As a progressive prosecutor, I know that not all prosecutors come with a tough-on-crime mentality. Justice Sonia Sotomayor, who has long been the most progressive member of the Supreme Court, spent the first five years of her law career as an assistant district attorney in Manhattan. But no number of prosecutors turned good judges will fix the fact that former prosecutors and the perspective they bring take up more of the bench. 

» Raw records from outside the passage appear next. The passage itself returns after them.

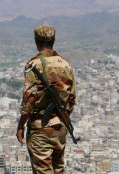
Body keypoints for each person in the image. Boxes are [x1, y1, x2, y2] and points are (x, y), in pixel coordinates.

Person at [16, 24, 76, 174]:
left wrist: (21, 125)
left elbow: (29, 99)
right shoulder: (66, 64)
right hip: (60, 126)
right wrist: (62, 117)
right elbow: (72, 98)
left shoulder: (33, 65)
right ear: (54, 40)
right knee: (58, 169)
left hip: (40, 128)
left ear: (35, 41)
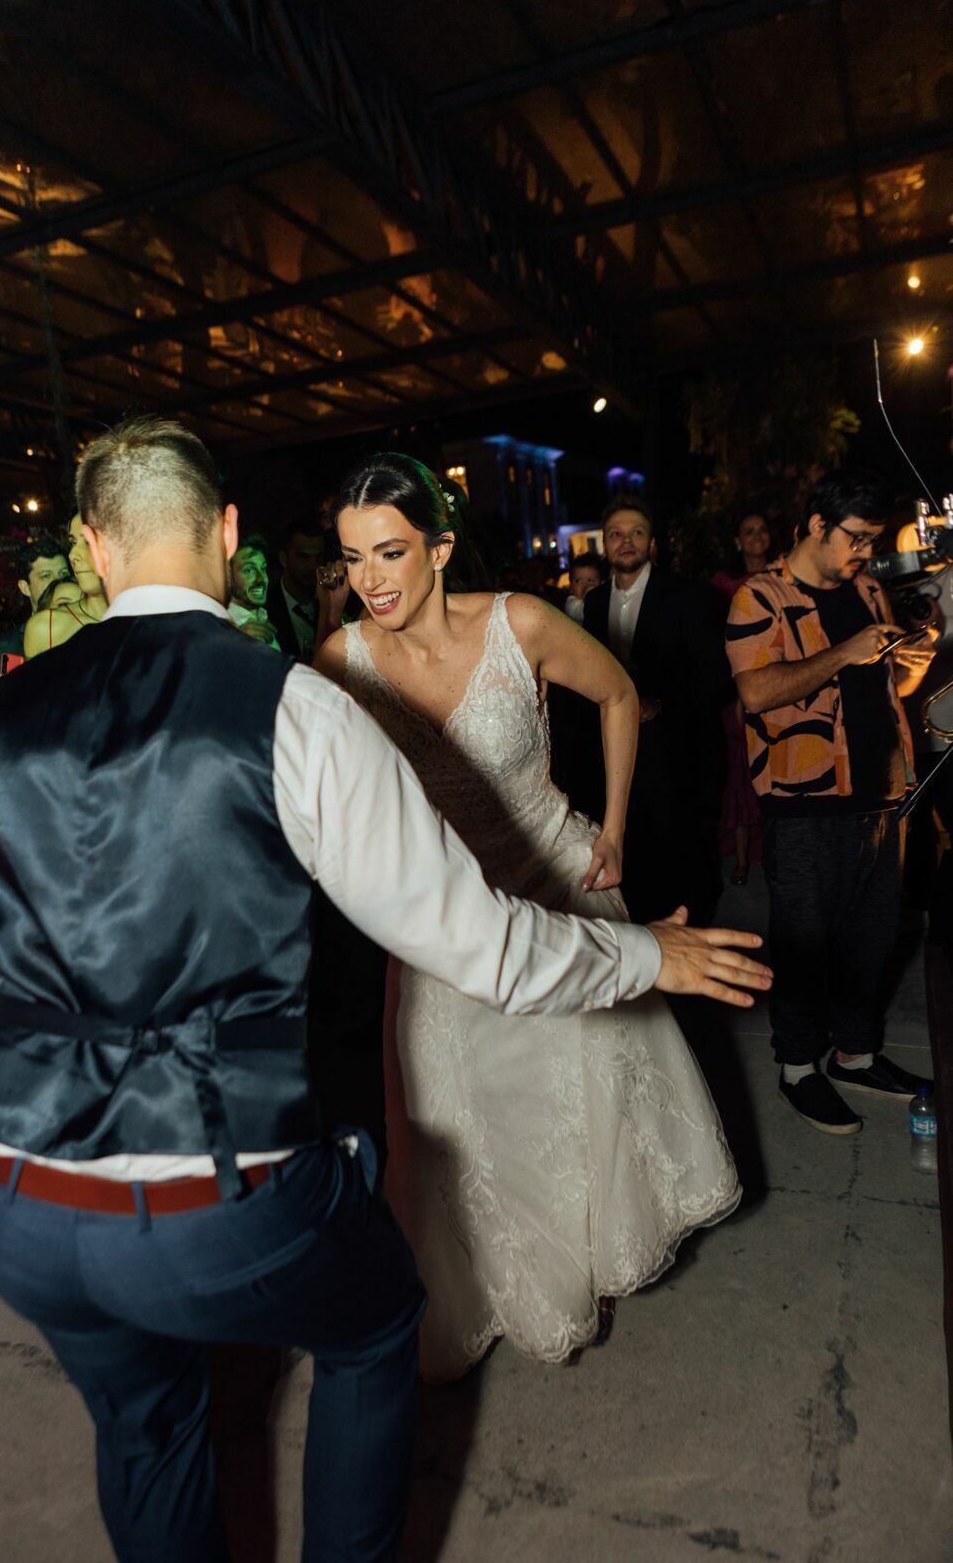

The lack of professional diversity on the bench has ensured that our courts can disproportionately reflect the viewpoints of the most powerful institutions and individuals in our country. Prosecutors’ jobs often depend on maintaining good relationships with police which means that prosecutors who become judges bring that experience with them. The extent to which a prosecutor turned judge’s prior professional experience impacts their view of the law has grave implications for regulating law enforcement and holding police accountable for misconduct, including the near impossibility of suing police and prosecutors for civil rights violations under the judge-made doctrine of “qualified immunity.”

Public defenders and civil rights attorneys, by the nature of their professions, are required to consider the impact of the law on everyday people. Their jobs require them to understand the circumstances of marginalized groups and ensure that large institutions do not strip them of their most basic rights. They spend their careers representing these everyday people, hearing what led them to possibly engage in criminal behavior and hearing stories of being falsely accused. They also understand mitigating factors that have led to harm to the individual, their families, and their communities, often because of the government’s failure to meet their basic needs. They spend their careers attempting to convince the government that these individuals are also a part of their community and deserve to be treated with the same respect and dignity. 

Given the clear imbalance on our federal judiciary, such a resume can serve as an indicator for desired qualities in judges that many public defenders possess. As Justice Sandra Day O’Connor wrote, reflecting on Justice Marshall’s impact on the court, “His was the ear of a counselor who understood the vulnerabilities of the accused and established safeguards for their protection. … At oral arguments and conference meetings, in opinions and dissents, Justice Marshall imparted not only his legal acumen but also his life experiences.”

A Biden administration should appoint more justices like Marshall and Ginsburg on the bench by committing to nominate more civil rights attorneys, public defenders, and lawyers with an innate understanding of how the deck has been stacked against marginalized people in our country.

Sarah Fair George is the state’s attorney in Chittenden County, Vermont.